Sua personalidade extravagante, refletida em opiniões irônicas e maliciosas odes a objetos e situações comuns, aproximou sua obra especialmente dos jovens, entre os quais hoje tem muitos admiradores.

Resistente ao contato com a imprensa e a homenagens, passou seus últimos anos em sua casa em Las Cruces, na costa central chilena, não muito distante da que tinha Pablo Neruda na Isla Negra, onde recebeu algumas personalidades como a presidente Bachelet, com quem comemorou seus 100 anos.

Sua obra irreverente e seu rechaço à poesia tradicionalista transformaram Parra no antagonista do trabalho de seu colega chileno e vencedor do Prêmio Nobel de Literatura em 1971, Pablo Neruda, com quem teve uma relação especial.

Durante a ditadura de Augusto Pinochet (1973-1990), Nicanor Parra foi assinalado por manter uma postura ambígua com o regime, alimentada pelas disputas públicas com Neruda, militante do partido comunista que morreu poucos dias antes da chegada dos militares ao poder, por causas que ainda são investigadas.

- Família de artistas -

Nicanor Parra nasceu em 1914 na localidade de San Fabián de Alico, na região de Biobío (sul), no mais fecundo berço artístico que o Chile já teve.

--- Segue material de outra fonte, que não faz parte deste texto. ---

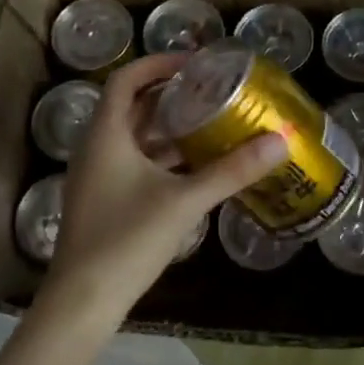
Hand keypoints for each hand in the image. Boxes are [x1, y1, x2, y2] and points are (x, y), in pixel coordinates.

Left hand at [39, 54, 286, 332]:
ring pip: (134, 136)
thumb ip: (233, 170)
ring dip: (168, 126)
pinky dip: (162, 156)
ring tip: (211, 122)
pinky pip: (134, 162)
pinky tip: (195, 166)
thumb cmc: (128, 239)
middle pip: (132, 106)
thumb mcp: (186, 201)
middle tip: (212, 91)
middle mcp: (96, 148)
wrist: (83, 300)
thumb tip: (280, 141)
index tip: (197, 64)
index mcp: (106, 135)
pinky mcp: (104, 200)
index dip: (159, 64)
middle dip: (170, 95)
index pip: (127, 79)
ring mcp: (97, 176)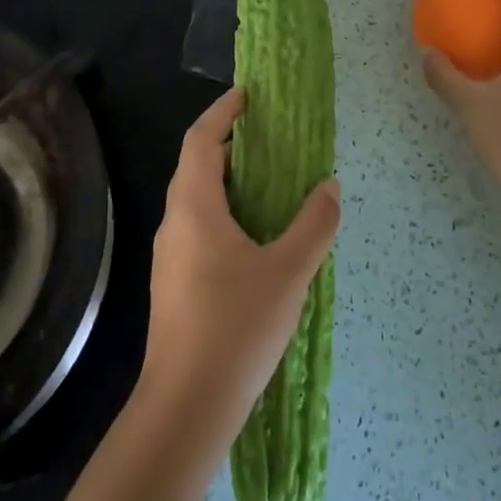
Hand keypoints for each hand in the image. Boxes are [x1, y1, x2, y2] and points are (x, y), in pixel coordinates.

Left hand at [136, 88, 341, 459]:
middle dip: (228, 143)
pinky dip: (224, 211)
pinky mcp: (175, 282)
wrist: (186, 405)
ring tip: (268, 179)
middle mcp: (175, 222)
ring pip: (196, 199)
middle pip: (195, 165)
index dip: (223, 112)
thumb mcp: (288, 272)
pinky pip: (198, 227)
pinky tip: (255, 235)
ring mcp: (170, 255)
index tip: (249, 95)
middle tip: (268, 135)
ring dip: (227, 179)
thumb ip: (313, 225)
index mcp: (195, 207)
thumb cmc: (236, 327)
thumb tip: (330, 187)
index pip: (201, 140)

Parra era o irmão mais velho da famosa cantora e compositora Violeta Parra, e de Eduardo e Roberto, outros dois músicos importantes no país.

A veia artística da família Parra se estendeu ao longo dos anos e contribuiu com inúmeros talentos como Angel Parra, filho de Violeta, outro grande cantor que morreu em Paris no ano passado aos 73 anos.

Seu filho, Angel Cereceda Parra, foi fundador do bem-sucedido grupo chileno Los Tres, e é reconhecido como um dos grandes guitarristas da América Latina.